Why and how became diamonds a necessity of marriage in the US? Did your fiancé really expect a diamond, and would have she be disappointed by something that has only worth to you?

Spivak|1 year ago

It's all kind of arbitrary, some things catch on. Rings as signs of commitment and everlasting love go as far back as ancient Rome. Precious metals like gold for the actual ring symbolize the same thing because they don't rust. And DaBeers had the right messaging at the right time to popularize diamond, a white stone that matches a wedding dress, is clean and pure meshing well with Christianity in the US, and was already mythologized as the hardest and unbreakable.

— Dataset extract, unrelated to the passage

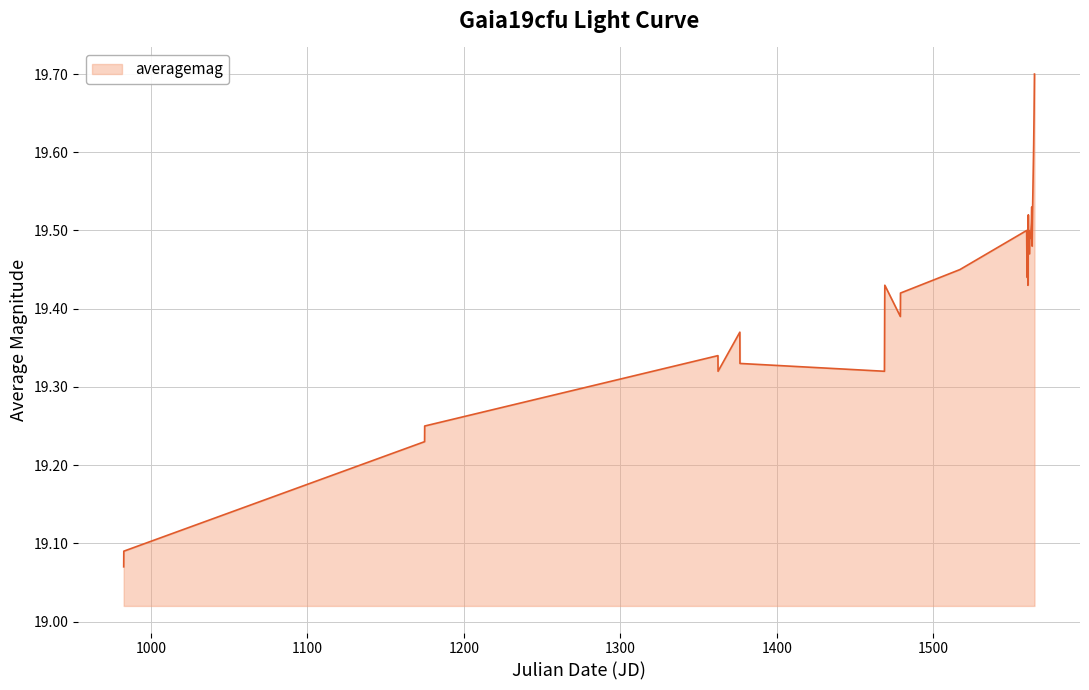

What is the difference between the maximum and minimum values?

0.6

It's the same symbolism for why it's popular for guys' wedding rings to be made out of super strong, super hard metals.

People give DaBeers too much credit for what was an extremely natural extension to the engagement ring. Advertising only gets your foot in the door, it does have to be a reasonably good idea for it to take on a life of its own.

dimgl|1 year ago

Women expect it. It's that simple.

ninetyninenine|1 year ago

A lot of women want some sort of tribute as proof of your love. It's common in the animal kingdom and diamonds are debeers method of capitalizing on it for humans.

If debeer didn't exist, something else would exist in its place, because the root of this is not debeer. The root is female nature.

It's better this way to artificially jack up the price of diamonds. Because then you can find people who are selling the diamond at an undercut price and satisfy the female instinct. Is the diamond mined? How would she know?

Otherwise if debeers didn't do this, women may influence the culture to latch onto some other form of tribute that can't be made artificially. Gold let's say.

sam_goody|1 year ago

I would think Moissanite is a no-brainer.

It has a much better shine, is cheaper, and (anecdotally, in my circles), is just as cool.

Unless she wants a "real diamond", in which case lab-grown is no good either.